§ **WRITTEN TASKS**:
a – From the passage on LeBron James and the Warriors, reproduce the text from "The Warriors have" up to and including "their own game.".
b – According to the passage on LeBron James and the Warriors, at which position did the Warriors feature Draymond Green when they became an all-time great team?
c – Extend the passage on LeBron James and the Warriors past its final sentence.

If LeBron James is going to beat the Golden State Warriors in what appears to be the most likely NBA Finals matchup, he’s going to have to play like the greatest player of all time. It’s a level the masses have waited for him to reach his entire career. That’s the gift and the curse when you are blessed with near-supernatural talent, blessed with being bigger, faster, more skilled than everyone else. He was expected to engulf the NBA just like Jordan did in the ’90s. The question had been when it would happen; now, it’s more a matter of how.

The Warriors have given us the answer. LeBron isn’t the evolutionary Michael or Magic or Malone. He’s the archetypal Draymond Green. The Warriors became a great team when they started Green at the 4; they became an all-time great team when they featured him at the 5. Playing Green at center poses an existential problem to every other team: How do you beat an opponent that plays five-out on offense and can switch every pick-and-roll? Play them at their own game.

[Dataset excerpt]
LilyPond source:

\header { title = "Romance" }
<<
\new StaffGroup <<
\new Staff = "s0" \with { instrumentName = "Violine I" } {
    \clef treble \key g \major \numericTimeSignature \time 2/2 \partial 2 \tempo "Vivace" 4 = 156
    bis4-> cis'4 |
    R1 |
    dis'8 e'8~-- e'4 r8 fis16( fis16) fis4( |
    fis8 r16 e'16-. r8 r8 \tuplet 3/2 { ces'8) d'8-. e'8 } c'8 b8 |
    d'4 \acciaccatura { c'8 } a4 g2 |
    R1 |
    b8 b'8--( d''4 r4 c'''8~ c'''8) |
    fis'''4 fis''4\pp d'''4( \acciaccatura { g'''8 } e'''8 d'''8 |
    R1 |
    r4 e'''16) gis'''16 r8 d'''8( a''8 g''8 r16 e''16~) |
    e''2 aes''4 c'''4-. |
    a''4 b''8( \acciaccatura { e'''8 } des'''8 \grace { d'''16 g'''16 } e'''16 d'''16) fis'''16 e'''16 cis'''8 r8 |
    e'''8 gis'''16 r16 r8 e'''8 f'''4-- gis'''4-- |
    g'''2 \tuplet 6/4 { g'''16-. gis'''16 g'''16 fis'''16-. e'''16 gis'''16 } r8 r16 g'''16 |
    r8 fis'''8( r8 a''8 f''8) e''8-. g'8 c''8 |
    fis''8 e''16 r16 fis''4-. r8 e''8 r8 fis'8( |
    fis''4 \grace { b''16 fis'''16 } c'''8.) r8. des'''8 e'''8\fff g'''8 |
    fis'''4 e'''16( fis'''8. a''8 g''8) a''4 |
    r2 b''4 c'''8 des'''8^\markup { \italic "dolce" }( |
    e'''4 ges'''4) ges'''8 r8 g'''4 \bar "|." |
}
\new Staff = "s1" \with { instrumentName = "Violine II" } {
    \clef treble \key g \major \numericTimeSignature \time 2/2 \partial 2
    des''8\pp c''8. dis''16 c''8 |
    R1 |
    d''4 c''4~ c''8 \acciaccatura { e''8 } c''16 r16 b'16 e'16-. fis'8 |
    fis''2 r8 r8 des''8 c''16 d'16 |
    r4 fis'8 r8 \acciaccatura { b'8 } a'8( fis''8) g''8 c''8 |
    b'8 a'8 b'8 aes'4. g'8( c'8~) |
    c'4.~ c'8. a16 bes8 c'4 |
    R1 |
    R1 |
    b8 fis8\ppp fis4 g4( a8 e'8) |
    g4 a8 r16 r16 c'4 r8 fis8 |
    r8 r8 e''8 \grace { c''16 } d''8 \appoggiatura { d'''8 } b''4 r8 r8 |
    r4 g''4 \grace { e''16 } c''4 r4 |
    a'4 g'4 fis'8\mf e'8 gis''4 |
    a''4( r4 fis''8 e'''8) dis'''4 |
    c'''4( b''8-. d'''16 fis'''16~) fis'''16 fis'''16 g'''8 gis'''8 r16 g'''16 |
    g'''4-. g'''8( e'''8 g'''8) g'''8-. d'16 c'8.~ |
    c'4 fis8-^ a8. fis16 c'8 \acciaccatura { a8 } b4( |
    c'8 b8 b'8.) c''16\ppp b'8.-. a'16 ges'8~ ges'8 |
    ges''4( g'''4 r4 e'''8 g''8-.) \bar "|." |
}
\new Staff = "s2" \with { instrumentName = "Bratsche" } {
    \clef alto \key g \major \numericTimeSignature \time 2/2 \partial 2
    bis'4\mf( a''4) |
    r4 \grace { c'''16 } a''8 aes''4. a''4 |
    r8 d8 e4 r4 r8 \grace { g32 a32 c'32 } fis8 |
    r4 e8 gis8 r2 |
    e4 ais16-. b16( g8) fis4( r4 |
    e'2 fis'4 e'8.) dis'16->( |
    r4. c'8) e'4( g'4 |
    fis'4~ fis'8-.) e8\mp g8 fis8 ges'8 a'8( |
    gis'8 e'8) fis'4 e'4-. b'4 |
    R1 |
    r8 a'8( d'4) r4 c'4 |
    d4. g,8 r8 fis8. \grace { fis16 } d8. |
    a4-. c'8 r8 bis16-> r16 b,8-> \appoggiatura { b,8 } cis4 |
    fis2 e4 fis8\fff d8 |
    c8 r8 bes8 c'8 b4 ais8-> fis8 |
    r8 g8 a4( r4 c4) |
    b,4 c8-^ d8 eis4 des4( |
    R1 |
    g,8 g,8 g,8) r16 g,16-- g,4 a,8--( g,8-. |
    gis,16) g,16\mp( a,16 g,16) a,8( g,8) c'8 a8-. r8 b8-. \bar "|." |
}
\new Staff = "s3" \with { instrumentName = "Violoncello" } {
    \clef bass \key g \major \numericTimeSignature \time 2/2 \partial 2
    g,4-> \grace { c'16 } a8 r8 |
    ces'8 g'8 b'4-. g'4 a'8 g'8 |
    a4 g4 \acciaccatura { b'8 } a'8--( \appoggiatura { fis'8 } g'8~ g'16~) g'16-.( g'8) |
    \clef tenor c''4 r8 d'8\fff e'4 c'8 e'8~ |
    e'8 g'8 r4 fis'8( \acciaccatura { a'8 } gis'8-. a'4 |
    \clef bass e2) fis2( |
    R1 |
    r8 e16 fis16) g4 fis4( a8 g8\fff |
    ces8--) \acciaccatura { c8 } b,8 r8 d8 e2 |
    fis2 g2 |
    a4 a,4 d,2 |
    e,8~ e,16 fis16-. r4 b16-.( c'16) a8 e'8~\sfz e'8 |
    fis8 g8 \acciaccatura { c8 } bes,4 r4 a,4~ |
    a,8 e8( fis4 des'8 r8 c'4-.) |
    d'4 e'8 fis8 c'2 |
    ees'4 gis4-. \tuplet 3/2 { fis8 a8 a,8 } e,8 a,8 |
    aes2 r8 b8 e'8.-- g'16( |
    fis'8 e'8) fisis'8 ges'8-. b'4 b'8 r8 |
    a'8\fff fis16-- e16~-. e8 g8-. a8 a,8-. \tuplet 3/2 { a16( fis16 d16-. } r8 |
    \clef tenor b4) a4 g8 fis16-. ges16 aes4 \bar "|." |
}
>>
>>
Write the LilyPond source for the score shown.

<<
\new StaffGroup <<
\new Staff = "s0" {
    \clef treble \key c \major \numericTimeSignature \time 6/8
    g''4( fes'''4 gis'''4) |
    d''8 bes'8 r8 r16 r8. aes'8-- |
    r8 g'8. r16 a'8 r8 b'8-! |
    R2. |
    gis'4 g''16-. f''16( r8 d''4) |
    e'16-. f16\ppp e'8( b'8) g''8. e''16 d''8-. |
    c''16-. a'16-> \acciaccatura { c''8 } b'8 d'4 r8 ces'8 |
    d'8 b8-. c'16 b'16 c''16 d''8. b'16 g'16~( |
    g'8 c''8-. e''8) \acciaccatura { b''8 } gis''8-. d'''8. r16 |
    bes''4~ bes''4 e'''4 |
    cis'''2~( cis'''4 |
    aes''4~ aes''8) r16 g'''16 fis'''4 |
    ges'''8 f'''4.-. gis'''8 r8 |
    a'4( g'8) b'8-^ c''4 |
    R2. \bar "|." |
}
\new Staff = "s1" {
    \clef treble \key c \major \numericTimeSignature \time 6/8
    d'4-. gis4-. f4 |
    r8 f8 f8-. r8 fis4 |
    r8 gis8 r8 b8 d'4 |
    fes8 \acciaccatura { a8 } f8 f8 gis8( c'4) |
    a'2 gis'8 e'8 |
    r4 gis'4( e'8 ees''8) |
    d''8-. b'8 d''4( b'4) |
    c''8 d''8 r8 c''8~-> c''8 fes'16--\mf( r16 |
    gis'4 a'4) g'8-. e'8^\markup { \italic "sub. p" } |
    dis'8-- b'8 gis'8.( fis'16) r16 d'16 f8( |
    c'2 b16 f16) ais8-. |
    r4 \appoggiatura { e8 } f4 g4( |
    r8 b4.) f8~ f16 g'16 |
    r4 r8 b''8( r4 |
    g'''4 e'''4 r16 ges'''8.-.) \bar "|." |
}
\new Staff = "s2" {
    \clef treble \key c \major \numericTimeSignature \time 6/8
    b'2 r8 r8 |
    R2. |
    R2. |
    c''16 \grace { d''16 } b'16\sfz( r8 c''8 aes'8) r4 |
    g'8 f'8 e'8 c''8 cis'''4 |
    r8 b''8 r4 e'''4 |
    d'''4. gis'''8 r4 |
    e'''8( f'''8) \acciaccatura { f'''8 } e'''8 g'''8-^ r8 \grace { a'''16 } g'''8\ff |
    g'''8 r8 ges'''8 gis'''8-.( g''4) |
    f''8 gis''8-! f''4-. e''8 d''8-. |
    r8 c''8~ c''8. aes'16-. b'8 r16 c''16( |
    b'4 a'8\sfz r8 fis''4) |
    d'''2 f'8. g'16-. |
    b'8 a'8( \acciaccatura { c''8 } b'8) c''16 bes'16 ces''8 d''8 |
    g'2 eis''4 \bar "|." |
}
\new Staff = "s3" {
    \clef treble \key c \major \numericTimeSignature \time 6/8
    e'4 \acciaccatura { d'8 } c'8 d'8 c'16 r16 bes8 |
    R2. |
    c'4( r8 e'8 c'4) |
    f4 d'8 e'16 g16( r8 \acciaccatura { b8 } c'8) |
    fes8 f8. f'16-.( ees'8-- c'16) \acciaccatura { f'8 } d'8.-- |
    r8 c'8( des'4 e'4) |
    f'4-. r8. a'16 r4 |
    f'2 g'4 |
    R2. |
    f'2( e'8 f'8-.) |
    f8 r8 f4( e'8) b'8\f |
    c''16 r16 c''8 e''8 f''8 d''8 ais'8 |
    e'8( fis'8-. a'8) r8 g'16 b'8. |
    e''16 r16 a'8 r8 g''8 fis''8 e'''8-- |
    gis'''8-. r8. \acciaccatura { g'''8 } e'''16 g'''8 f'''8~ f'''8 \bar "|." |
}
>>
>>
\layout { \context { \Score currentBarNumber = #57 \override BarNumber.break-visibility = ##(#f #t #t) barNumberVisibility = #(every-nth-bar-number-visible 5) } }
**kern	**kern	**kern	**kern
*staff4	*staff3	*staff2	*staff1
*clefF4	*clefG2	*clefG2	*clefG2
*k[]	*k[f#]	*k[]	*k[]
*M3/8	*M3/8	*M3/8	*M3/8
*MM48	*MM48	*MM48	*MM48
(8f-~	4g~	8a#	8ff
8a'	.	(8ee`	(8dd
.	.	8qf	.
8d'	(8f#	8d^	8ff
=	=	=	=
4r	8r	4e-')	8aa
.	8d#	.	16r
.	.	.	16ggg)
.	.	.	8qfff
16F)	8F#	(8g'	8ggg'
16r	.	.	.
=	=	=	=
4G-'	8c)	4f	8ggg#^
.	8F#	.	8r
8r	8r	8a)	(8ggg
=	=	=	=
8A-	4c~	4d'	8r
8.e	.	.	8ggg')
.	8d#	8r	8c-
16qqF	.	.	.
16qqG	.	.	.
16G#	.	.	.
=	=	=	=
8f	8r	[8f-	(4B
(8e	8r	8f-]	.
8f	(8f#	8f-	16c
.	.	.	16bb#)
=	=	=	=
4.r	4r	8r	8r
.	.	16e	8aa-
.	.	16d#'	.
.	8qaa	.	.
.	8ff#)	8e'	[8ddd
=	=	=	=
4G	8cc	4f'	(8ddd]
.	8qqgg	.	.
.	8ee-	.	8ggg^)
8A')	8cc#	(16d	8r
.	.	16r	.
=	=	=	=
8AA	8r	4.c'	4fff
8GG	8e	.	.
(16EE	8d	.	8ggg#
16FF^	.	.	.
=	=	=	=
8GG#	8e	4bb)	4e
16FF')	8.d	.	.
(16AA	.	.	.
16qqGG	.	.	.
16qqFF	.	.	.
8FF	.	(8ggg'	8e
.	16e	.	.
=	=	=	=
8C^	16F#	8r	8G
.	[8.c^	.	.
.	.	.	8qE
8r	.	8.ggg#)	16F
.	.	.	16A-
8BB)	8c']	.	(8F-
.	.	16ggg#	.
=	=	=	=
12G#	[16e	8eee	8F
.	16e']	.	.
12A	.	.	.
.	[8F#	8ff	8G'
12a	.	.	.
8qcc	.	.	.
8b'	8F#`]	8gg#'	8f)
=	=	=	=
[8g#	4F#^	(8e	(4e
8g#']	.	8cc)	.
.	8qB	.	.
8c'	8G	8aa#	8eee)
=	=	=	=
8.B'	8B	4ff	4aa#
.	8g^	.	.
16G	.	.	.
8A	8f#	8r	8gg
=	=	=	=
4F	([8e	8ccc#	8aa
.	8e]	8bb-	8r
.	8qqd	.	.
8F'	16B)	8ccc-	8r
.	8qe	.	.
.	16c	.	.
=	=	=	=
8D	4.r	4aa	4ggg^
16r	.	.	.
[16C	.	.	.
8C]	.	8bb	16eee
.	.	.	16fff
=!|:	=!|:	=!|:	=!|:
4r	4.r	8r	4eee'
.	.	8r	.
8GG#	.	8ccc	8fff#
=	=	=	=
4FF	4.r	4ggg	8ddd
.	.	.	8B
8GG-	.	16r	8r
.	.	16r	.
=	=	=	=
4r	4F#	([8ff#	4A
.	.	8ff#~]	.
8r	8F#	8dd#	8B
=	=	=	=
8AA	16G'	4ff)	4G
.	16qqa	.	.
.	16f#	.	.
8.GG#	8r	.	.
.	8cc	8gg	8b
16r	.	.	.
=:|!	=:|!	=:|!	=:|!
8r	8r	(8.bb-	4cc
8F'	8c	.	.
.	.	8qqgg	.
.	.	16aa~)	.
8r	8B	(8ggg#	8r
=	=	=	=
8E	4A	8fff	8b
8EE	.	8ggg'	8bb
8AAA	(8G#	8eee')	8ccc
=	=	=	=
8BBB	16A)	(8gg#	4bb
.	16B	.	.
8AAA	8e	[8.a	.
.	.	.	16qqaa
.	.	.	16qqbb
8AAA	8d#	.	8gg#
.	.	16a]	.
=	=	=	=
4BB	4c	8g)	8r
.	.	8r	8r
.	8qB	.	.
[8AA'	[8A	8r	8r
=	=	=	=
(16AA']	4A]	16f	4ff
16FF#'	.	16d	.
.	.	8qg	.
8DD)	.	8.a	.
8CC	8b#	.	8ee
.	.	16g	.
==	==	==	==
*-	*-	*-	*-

§ **RESPONSES TO THE EXERCISE**:
a –
The Warriors have given us the answer. LeBron isn’t the evolutionary Michael or Magic or Malone. He’s the archetypal Draymond Green. The Warriors became a great team when they started Green at the 4; they became an all-time great team when they featured him at the 5. Playing Green at center poses an existential problem to every other team: How do you beat an opponent that plays five-out on offense and can switch every pick-and-roll? Play them at their own game.

b – At the 5.

c –
Steph Curry gets all the press, but Green is the pulse of the Warriors. He holds all the keys; he guards all the doors. To beat the Warriors, you have to beat the Lineup of Death — you have to beat Draymond at the 5. If the Cavs are going to do it, they’ll have to seriously consider a lineup with James at the 5, surrounded by perimeter players like Kyrie Irving, Matthew Dellavedova, J.R. Smith, and Iman Shumpert.

Placing LeBron in the Draymond role, rolling to the basket with four shooters around him, would make him unstoppable. It’s not a glamourous way of playing, considering the amount of banging in the paint an undersized center has to do to survive. But it’s the sacrifice LeBron will have to make if he wants his best shot at another title. And even then — even if the Warriors bring out the very best in him — for the first time in his life, that might not be enough to win.

So, you could argue that the Warriors are the worst thing to ever happen to LeBron James. They beat him in last year’s NBA Finals and, should Golden State and Cleveland meet again this year, the Warriors are overwhelmingly favored to repeat. They broke Michael Jordan’s most unbreakable record. They look like what the Miami Heat were supposed to be. Except it would be Curry, not James, racking up all the acclaim if they win not one, not two, not three championships. It was unthinkable just a year ago, but LeBron could be displaced as the greatest player of his era.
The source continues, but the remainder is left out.